The Pre-commit stage and the Defect cost in the world of AI
Quality Gates in the AI Code Generation Era
One broad truth you would see when you work on big enough systems is that finding problems earlier in the developer workflow usually reduces cost. The cost here is not only money, it is also time, customer impact, and the hidden tax of interrupts, context switching, and rushed fixes.
An engineering workflow mostly goes like the following
Concept
Design
Development & Testing
Commit & Push
Integration and regression testing
Deployment
The longer a problem stays undetected, the more more costly it becomes to your system, team, and the product.

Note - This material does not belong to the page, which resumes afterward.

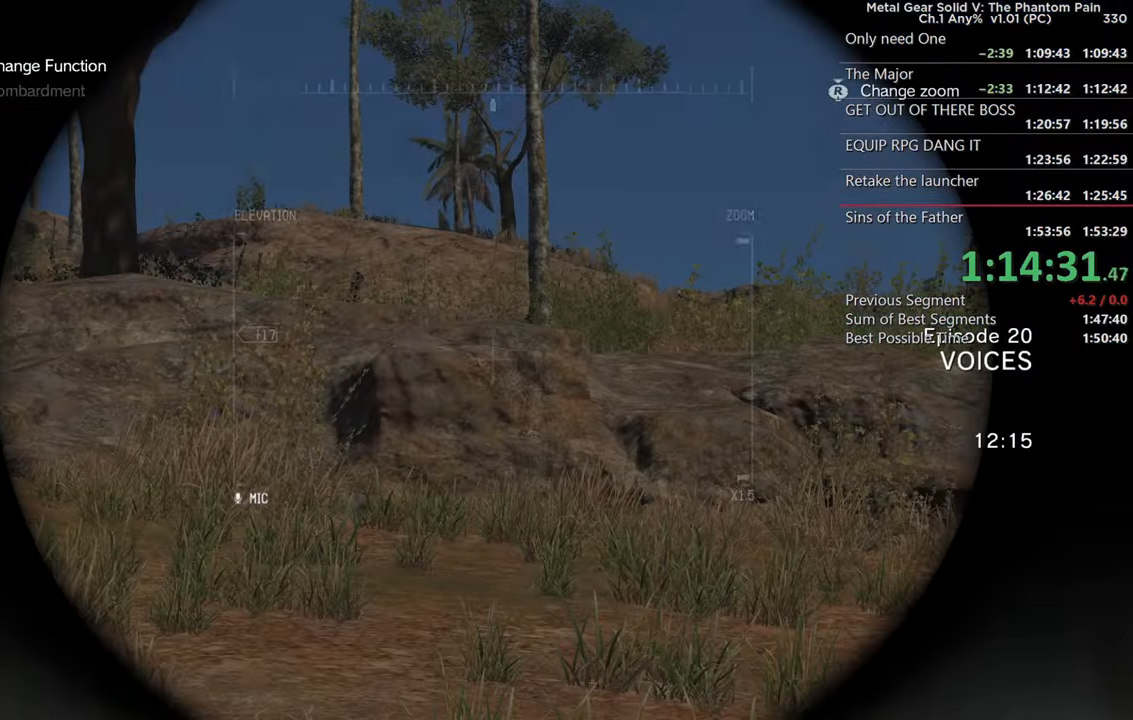
Gameplay with a controller (PlayStation layout); each line is a JSON object with the inputs held at the frame after it. "events" lists button and stick changes between this image and that frame as [ms after this image, input, new state], when the widget could be followed in between. Not read: R3 SELECT START.
{"buttons": ["R1"], "left_stick": "center", "right_stick": "center", "events": [[33, "L2", "down"], [183, "L2", "up"], [317, "L2", "down"], [417, "L2", "up"]]}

This is why in serious development life cycles and teams there is focus on tools to catch various types of problems as early as possible. Something like Pre-Commit hooks, linters, type checking, tests, and CI pipelines enforces the same standards and safety every time a change being added. Of course it would be perfect if we even can catch these issues before that.
I even argue that this matters even more now. With the current advancement of the AI tools, the speed and quantity of producing code started to surpass our ability to read and review the code with keen and careful eyes.
This situation requires us to put more time and effort into creating well established, strict guidelines and quality checks more than ever. This can be started with pre-commit hooks that watch both the correctness and style and carry through to the CI/CD.
Aside that, you also need to put guidelines on your code generation machine which is one step upstream. Right now, you can setup agent rules and instructions in every major AI coding agent available. Many are converging on shared conventions like AGENTS.md. A step further would be to create a separate agent that can read and review the generated code from your code generation agent and thus help you with finding problems at the same speed of the code generation.
This is a new era of the software development tools. AI reduces the cost of producing code, but it can increase the cost of validating it unless you move validation earlier. Treat your quality checks as part of the product: explicit standards, automated enforcement, and feedback that arrives while developers still have context.